THE Global Justice Movement Website

THE Global Justice Movement Website
This is the "Global Justice Movement" (dot org) we refer to in the title of this blog.

Thursday, October 1, 2020

Think It’s Bad Now?

 

So you think times are bad right now?  Well . . . you’re right.  They are bad — but there’s a reason for it.  We were going to write “good reason,” but to some readers who are just skimming this, they might think we are saying that’s what’s good is bad and vice versa, or that there’s evil-evil, evil-good, good-evil, and good-good . . . if you remember Mad Magazine’s spoof of The Sandpiper, “The Sinpiper,” that dished up modernist gobbledygook in place of coherent religious teaching and moral guidance.


 

This didn’t just pop out of nowhere, though, even in Mad Magazine.  Not to sound apocalyptic, but at the beginning of the nineteenth century it was painfully obvious that something was very wrong in society.  Ideas that had previously been confined almost exclusively to academics and fringe groups took on a popular, even mass appeal.

Nor is it difficult to find the cause.  Over the course of the eighteenth century three key revolutions shook the western world.  These were the Financial Revolution epitomized by the establishment of the Bank of England, the first true central bank, in 1694.  This changed how new capital was financed and thus determined who was able to own the new capital.

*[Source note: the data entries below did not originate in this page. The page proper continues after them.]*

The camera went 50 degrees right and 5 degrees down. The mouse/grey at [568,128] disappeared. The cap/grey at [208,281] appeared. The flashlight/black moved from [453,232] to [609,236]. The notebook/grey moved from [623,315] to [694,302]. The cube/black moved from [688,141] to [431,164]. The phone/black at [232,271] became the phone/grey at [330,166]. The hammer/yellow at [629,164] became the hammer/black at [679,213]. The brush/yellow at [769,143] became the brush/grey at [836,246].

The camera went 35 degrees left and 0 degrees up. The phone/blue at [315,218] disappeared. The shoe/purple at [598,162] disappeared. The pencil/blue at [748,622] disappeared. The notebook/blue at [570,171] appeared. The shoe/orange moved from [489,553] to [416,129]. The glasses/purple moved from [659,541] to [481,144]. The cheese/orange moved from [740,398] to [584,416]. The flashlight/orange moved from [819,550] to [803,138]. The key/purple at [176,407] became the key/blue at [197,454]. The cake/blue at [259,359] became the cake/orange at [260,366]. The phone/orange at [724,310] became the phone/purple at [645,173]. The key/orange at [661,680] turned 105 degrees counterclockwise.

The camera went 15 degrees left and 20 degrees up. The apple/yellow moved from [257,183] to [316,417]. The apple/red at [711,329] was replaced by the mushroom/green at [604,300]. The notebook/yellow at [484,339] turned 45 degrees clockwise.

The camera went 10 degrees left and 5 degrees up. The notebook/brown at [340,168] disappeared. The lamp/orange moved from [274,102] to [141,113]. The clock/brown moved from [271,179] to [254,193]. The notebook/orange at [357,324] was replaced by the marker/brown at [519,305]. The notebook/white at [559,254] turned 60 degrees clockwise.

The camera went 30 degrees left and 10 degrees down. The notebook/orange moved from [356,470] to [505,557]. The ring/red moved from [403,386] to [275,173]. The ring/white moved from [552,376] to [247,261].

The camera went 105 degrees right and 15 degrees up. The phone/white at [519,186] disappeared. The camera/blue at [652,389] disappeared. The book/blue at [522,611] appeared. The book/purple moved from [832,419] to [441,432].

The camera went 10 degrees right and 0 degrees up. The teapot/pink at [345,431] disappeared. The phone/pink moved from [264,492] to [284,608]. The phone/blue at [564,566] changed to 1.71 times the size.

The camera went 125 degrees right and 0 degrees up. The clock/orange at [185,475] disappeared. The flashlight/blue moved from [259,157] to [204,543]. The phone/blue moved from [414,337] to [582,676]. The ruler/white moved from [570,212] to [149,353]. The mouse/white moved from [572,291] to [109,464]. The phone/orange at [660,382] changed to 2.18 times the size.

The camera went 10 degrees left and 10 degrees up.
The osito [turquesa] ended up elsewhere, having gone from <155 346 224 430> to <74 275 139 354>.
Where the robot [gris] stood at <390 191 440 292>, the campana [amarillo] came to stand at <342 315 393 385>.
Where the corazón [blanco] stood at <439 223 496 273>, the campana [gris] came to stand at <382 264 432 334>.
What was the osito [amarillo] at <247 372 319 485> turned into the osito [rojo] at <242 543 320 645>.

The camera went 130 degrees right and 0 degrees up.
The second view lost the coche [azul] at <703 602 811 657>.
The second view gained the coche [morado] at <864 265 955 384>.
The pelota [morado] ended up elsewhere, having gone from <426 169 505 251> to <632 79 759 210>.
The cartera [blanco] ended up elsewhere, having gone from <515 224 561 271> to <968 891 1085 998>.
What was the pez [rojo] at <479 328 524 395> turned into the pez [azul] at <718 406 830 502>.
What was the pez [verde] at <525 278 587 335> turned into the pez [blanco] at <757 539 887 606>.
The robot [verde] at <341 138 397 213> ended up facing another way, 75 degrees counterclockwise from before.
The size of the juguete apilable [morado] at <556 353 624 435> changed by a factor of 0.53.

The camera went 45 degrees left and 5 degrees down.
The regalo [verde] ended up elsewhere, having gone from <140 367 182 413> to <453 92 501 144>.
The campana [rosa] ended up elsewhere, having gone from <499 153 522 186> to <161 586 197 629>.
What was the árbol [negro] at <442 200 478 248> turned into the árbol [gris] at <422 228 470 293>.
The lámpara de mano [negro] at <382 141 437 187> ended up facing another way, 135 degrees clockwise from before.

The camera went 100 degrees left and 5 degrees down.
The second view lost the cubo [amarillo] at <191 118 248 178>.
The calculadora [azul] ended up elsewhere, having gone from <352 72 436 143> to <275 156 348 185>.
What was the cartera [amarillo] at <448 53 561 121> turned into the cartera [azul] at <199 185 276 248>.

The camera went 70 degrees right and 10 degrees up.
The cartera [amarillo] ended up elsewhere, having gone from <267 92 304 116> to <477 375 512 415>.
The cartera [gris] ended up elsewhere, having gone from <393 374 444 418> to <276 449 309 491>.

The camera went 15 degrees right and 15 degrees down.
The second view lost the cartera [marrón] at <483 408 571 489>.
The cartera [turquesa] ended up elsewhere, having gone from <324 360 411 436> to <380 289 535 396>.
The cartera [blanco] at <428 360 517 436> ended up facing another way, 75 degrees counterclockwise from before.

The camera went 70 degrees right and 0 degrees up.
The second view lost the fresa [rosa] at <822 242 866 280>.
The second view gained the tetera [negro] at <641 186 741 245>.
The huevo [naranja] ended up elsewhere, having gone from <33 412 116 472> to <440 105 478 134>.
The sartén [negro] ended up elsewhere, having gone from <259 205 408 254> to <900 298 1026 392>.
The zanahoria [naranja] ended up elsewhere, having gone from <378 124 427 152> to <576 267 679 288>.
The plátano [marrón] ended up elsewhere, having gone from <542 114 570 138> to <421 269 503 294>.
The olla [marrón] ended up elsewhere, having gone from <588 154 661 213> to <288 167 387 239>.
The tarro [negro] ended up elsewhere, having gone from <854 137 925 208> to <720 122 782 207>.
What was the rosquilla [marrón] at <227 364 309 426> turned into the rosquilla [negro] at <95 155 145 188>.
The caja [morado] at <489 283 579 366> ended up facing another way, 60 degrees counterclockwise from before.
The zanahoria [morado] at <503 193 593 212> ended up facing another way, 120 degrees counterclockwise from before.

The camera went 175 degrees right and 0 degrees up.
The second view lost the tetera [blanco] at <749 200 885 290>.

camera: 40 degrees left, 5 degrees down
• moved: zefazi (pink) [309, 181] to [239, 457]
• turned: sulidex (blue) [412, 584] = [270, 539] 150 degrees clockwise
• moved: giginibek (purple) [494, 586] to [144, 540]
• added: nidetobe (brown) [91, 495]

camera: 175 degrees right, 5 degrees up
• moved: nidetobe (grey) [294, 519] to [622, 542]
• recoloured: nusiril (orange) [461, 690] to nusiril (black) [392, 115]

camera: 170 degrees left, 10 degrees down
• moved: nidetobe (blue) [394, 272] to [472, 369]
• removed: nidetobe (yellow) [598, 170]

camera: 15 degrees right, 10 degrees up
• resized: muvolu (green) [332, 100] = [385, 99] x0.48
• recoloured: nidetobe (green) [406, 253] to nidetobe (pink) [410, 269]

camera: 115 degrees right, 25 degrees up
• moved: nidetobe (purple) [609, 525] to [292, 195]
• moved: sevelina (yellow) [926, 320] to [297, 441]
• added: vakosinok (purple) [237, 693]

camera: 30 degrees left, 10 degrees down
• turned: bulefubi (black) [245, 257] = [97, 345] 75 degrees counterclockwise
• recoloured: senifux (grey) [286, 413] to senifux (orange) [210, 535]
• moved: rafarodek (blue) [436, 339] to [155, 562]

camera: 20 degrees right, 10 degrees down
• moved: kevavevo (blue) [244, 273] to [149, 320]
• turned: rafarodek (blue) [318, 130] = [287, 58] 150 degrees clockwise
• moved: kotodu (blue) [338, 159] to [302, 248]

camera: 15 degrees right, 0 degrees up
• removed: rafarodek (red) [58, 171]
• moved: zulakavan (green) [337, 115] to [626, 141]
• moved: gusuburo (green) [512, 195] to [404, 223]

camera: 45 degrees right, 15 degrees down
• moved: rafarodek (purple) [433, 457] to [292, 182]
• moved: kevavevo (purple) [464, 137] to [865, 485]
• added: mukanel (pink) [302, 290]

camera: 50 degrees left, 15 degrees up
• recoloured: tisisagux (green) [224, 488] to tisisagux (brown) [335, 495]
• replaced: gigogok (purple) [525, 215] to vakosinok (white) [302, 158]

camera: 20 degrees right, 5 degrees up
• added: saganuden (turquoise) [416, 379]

This was followed in due course by the Industrial Revolution.  Advancing technology, more expensive than could ordinarily be afforded by the average working man or woman, changed the nature of production.  Instead of people working with what they owned, or providing indispensable human labor to make capital owned by others productive, human labor became just another input to production, to be obtained as cheaply as possible.


 

Finally, there was the Political Revolution.  As ordinary people lost capital ownership and the value of their labor declined in competition with advancing technology financed by the commercial and mercantile banking system backed up by a central bank, they began agitating for political power to replace their lost economic power.

The French Revolution especially changed the basic political rules.  Instead of governments protecting access to the opportunity and means to be productive so people could take care of themselves by their own efforts, the goal shifted to the idea that governments should take care of people directly.

Henri de Saint-Simon

 

With inexorable if badly flawed logic, this led seemingly inevitably to the idea that religious, civil, and domestic society should all be merged into a single, monolithic entity.  Church, State, and Family should all become One.

Thus was born what was first known as l’Démocratie Religieuse — the “Democratic Religion” — but that later became known as socialism or communism.  The “theology” of this “New Christianity” (Claude Henri de Rouvroy, comte de Saint-Simon, Le Nouveau Christianisme, 1825) was eventually termed modernism, a most inapt term for a bundle of ideas most of which had been rejected hundreds, even thousands of years before.  Modernism incorporated the essence of all previous revolts against Christianity as well as common sense, being summed up by one authority as “the synthesis of all heresies. (Pascendi Dominici Gregis, § 39)

The logical result of all this moral relativism was exactly what you would expect: even more moral relativism devolving into nihilism, which is what Mad Magazine was spoofing . . . only it doesn’t seem as funny anymore when it has become everyday business-as-usual.